Amidst the family, friends and turkey during the time of Thanksgiving, the act of shopping (due to our awesome lack of sales tax) and cold weather/snow activities (it has been pretty nippy over the past few days) are often on the minds of New Hampshirites at this time of year.

While shopping at TJMaxx with my friend, we encountered a pair of shoes that seemed physically questionable, so my friend tested them out. This caused me to think about the pressure that her foot was feeling in these shoes and other shoes that are worn during the holiday season.

If my petit friend weighs 100 lbs, then she has a mass of 100lbs/(1kg/2.21lbs)=45.5kg, and a weight of (45.5kg)(9.81 m/s2)=446N. Thus, she exerts a force downwards of 446N. Her foot is approximately 20cm long and 7cm wide.

According to an engineering blog from the University of South California, in a high heel, 90% of the shoe wearer’s weight is focused in the ball of the foot. Thus, there are (446N)(0.9)=401N of force on the ball of her foot. In her “Lady Gaga” shoes, extrapolated from measuring my own foot, the base of her shoe is 10cm long x 7cm wide, with a total area of (70cm)/(1m/100cm)2=0.007m2. Because pressure=force/area, and her weight is distributed between two feet, the ball of her foot feels
(401N)/(2x0.007m2)=3.2x104Pa of pressure.

If my friend were to go to Thanksgiving dinner in a more traditional heel, the base of the shoe actually covers less area than the “Lady Gaga” shoe that at first glance seems more physically questionable. The base of a more traditional heel covers a triangular area spanning from the ball of your foot to the tip of your toes. Estimating that the length of the ball of one’s foot to their toes is 6cm and the width of my friend’s foot is still 7cm, then: A=((1/2)x6cmx7cm)/(1m/100cm)2=0.0021m2. In a heel, 90% of her weight is felt on the ball of her foot, thus (401N)/(2x0.0021m2)=9.5x104Pa of pressure, almost 3x the amount of pressure felt by the ball of the foot in the previous shoe…ouch!

A more realistic footwear choice for the snowy weather we have been getting in New Hampshire, is the Bean Boot. In this boot, only the arch is not in contact with the ground and body weight is spread evenly from heel to ball of foot. Assuming that the heel is 5cmx7cm and the ball of the foot is supported by a rectangle of 11cmx7cm, the ball of her foot and heel feel, (446N)/(2x0.0112m2)=2.0x104Pa of pressure, almost 5X less pressure felt by just the ball of her foot in the traditional heel.

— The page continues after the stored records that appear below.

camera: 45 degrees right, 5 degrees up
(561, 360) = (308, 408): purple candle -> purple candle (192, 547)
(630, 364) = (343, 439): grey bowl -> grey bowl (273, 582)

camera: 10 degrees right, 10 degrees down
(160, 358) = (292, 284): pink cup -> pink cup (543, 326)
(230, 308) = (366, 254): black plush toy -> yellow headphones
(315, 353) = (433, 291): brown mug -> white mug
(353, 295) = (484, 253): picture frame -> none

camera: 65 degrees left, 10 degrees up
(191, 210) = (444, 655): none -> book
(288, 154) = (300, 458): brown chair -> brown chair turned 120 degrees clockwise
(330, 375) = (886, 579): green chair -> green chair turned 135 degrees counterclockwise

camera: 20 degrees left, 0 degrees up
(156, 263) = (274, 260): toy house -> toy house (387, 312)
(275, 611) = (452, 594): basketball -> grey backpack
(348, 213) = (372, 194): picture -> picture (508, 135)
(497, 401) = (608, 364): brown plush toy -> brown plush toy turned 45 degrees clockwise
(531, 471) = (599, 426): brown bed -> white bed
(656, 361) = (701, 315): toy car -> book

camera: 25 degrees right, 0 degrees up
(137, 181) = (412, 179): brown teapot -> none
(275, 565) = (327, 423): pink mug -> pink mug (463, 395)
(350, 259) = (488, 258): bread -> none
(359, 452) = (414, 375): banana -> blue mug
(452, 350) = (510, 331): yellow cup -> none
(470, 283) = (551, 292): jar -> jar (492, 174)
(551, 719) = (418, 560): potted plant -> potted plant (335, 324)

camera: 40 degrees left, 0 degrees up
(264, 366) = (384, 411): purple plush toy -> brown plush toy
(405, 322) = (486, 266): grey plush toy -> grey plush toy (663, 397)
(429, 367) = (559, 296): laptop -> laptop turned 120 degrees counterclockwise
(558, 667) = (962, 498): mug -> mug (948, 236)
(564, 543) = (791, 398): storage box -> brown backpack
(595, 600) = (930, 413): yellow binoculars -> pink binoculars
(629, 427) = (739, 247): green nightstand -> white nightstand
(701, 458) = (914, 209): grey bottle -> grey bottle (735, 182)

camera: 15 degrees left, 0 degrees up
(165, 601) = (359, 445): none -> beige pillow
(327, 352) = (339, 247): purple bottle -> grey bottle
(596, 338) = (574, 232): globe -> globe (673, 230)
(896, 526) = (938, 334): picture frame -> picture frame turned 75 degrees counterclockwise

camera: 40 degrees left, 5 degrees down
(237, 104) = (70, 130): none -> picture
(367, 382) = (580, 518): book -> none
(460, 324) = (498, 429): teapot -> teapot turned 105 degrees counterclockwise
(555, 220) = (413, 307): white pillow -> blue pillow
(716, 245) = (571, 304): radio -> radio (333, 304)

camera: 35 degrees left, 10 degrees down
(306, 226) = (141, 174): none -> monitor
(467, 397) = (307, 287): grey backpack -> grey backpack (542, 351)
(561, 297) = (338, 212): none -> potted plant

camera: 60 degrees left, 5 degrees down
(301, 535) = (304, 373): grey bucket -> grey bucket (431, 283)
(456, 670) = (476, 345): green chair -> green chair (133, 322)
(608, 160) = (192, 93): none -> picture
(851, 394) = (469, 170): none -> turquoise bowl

Because you wear a boot in snowshoes, your foot would feel the same amount of pressure as wearing boots alone; however, if my friend had to cross over a snowy lawn to get to Thanksgiving dinner, the snow would feel less pressure if she were wearing snowshoes. The smallest adult L.L. Bean snowshoes are 21”. Assuming they are 18cm wide, each one covers an area of (53.3cmx18cm)/(1m/100cm)2=0.096m2. The snowshoes have a mass of 4lbs each/(1kg/2.21lbs)=1.8kg, giving a weight of (1.8kg)(9.81 m/s2)=18N each and 36N total. Thus, the snow feels a pressure of
(446N+36N)/(2x0.096m2)=2.5x103Pa, a factor of 10 less than the pressure felt on my friend’s foot in all shoes.

However, New Hampshirites use a variety of methods to travel across snow. L.L. Bean cross-country skis are 166cm long and 7cm wide (the width of my friend’s foot). The snowshoes have a mass of 1lb each/(1kg/2.21lbs)=0.45kg, giving a weight of (0.45kg)(9.81 m/s2)=4.5N each and 9N total.  Thus, in if my friend wears skis, the snow feels a pressure of (446N+9N)/(2x0.12m2)=1.9x103Pa, even less than the snowshoes!

To conclude, traditional heels exert the most pressure on the smallest area of your foot and if you want to cross a snowy yard to reach your Thanksgiving dinner, traveling on a pair of cross-country skis is your best bet if you don’t want to sink into the snow and get your pants wet before a yummy dinner.